Dataset entries
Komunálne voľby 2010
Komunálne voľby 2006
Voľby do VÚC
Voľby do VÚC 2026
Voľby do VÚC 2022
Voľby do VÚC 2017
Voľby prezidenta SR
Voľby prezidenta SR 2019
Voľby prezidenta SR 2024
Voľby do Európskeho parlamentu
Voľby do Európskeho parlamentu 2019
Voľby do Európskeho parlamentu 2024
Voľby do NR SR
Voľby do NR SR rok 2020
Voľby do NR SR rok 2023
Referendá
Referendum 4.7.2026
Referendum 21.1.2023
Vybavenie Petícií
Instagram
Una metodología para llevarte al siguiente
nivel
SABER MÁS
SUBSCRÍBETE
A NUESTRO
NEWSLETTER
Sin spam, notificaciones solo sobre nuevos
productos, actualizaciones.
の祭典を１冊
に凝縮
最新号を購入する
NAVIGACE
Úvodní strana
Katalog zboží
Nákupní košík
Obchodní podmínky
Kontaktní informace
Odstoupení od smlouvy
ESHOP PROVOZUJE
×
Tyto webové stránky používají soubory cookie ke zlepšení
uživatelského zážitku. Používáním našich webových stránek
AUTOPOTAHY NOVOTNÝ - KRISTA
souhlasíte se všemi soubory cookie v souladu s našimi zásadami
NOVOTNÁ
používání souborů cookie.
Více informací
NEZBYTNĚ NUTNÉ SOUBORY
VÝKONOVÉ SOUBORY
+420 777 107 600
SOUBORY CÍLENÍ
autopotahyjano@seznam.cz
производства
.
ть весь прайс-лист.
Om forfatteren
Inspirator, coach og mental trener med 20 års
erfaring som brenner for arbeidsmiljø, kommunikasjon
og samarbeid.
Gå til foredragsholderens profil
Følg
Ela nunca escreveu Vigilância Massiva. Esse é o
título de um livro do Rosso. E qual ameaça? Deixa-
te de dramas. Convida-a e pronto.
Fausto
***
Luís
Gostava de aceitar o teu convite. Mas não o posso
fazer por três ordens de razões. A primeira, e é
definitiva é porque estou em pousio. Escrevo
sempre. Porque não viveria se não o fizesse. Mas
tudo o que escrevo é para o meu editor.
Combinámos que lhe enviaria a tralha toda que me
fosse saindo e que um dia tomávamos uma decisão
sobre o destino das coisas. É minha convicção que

» TASK PROMPT
Please show every line of the records that holds the word "prezidenta".

» REPLY
Voľby prezidenta SR
Voľby prezidenta SR 2019
Voľby prezidenta SR 2024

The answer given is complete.